Black-Scholes formula with deterministic discrete dividend (Musiela approach)

For deterministic discrete dividend, there are two approach

• Musiela approach, works when every dividend are paid at maturity of the option.


• Hull approach, works when every dividend are paid immediately after ex-dividend date.

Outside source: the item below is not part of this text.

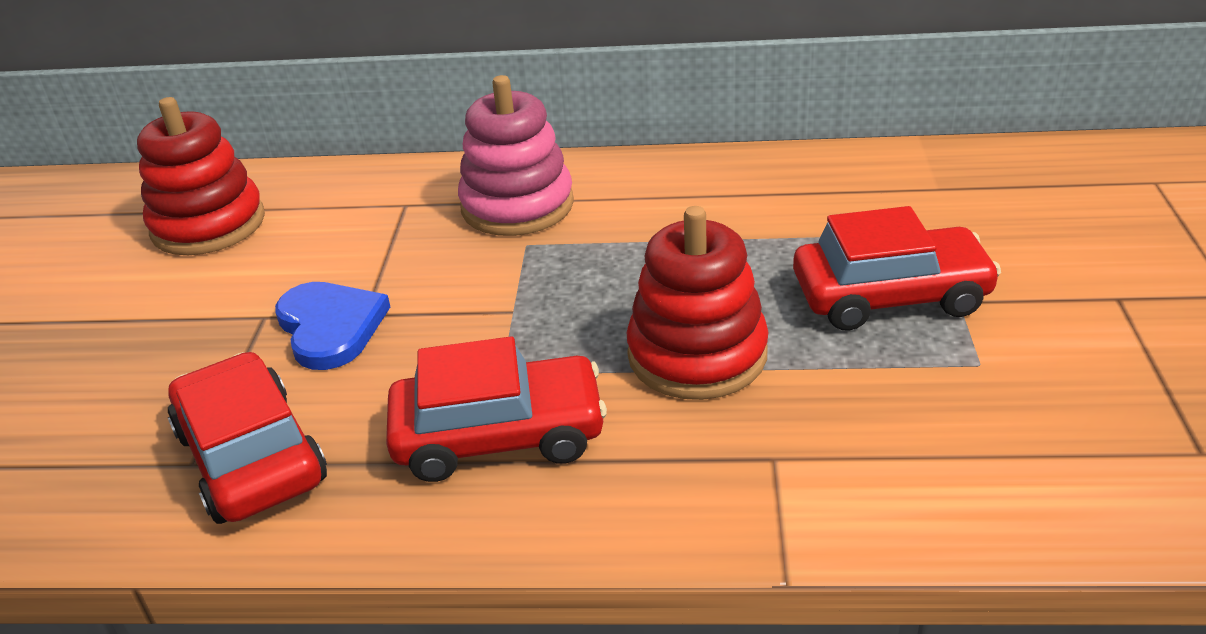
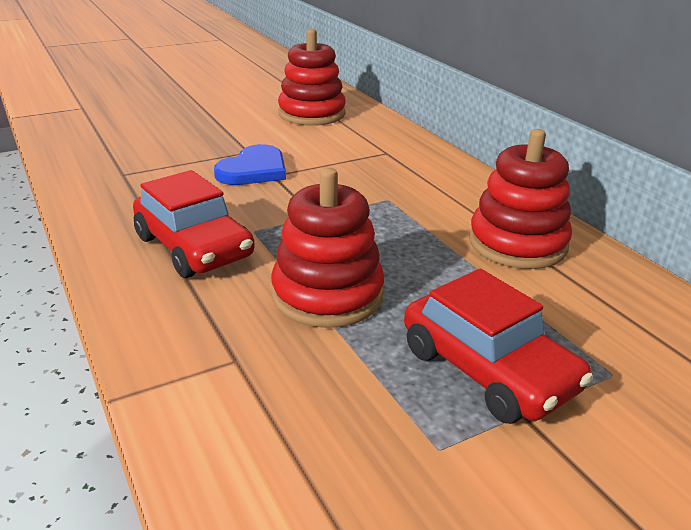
camera: 55 degrees right, 5 degrees down
(251, 457) = (135, 185): red car -> none
(517, 206) = (425, 184): pink stacking toy -> none
(699, 197) = (517, 244): none -> red stacking toy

I spend 1 day to understand the Musiela approach, but I can not understand his formula. In his book "Martingal Method for Financial Modelling 2nd Edit" $3.2.2, his first approach firstly define quantity :

• 
  

  Timeline $0 < T_1
  




• 
  

  Value of all posterior-t dividend compounded to Maturity time :

  $$I_t = \sum^m_{i=1} q_i e^{r(T-T_i)} \mathbf{1}_{[0,T_i]}(t)$$ Note that $I_t$ decrease in time $t$ and piecewise constant. At each time $T_i$, $I_t$ drop down $q_i$
  
  


• Value of all anterior-t dividend compound to time $t$. $$D_t = \sum^m_{i=1} q_i e^{r(t-T_i)} \mathbf{1}_{[T_i,T]}(t)$$ Here, $D_t$ increase in time $t$. At each time $T_i$, $D_t$ jump up $q_i$


• He define the capital gain process $$G_t = S_t + D_t$$

Note that

$$D_T=I_0 \hspace{1cm} G_0=S_0 \hspace{1cm} G_T=S_T+D_T=S_T+I_0$$
And all jump in price process $S_t$ are separated to $D_t$, he can model $G_t$ by the geometric brownian as usual, i.e under risk-neutral measure $$\frac{dG_t}{G_t} = rdt + \sigma dW_t$$ Now, he can give the B&S formula for European Call option at time zero $$C_0 = e^{-rT}\mathbb{E}[(S_T-K)^+] = e^{-rT}\mathbb{E}[(G_T-(K+I_0))^+]$$ Since the modelled process is $G_t$, this price at time $0$ is easily found by Black-Scholes calculation routine. $$C_0 = S_0 \mathcal{N}(d_+) - e^{-rT}K \mathcal{N}(d_{-})$$ with $$d\pm = \frac{ \text{ln}\frac{S_0}{K+I_0} + (r\pm\frac{\sigma^2}{2})T } {\sigma \sqrt{T}}$$ For this price formula at time $0$, I can understand it. An then I tried to compute for an arbitrary time $t$ $$C_t = e^{-r(T-t)}\mathbb{E}[(S_T-K)^+|\mathcal{F}_t] = e^{-r(T-t)}\mathbb{E}[(G_T-(K+I_0))^+|\mathcal{F}_t]$$ Again, the calculation routine of Black-Scholes should give $$C_t = G_t \mathcal{N}(d_+) - e^{-r(T-t)} (K+I_0) \mathcal{N}(d_{-})$$ with $d\pm$ should be $$d\pm = \frac{ \text{ln}\frac{G_t}{K+I_0} + (r\pm\frac{\sigma^2}{2})(T-t) } {\sigma \sqrt{T-t}}$$ But in the Musiela's book, he give the different result without detail proof. His result is $$C_t = S_t \mathcal{N}(\hat{d}_+) - e^{-r(T-t)} (K+I_t) \mathcal{N}(\hat{d}_{-})$$ with $$\hat{d}\pm = \frac{ \text{ln}\frac{S_t}{K+I_t} + (r\pm\frac{\sigma^2}{2})(T-t) } {\sigma \sqrt{T-t}}$$ So the annoying differences are

• He have strike term as $K+I_t$, I have $K+I_0$



• He have random process as $S_t$, I have $G_t$

Can anyone help please. I've spent to much time without success.

PS : one more question. There are maybe something that I am missing. The fact that he use $D_t$ to model the dividend, but in the result, he use $I_t$, that seems strange.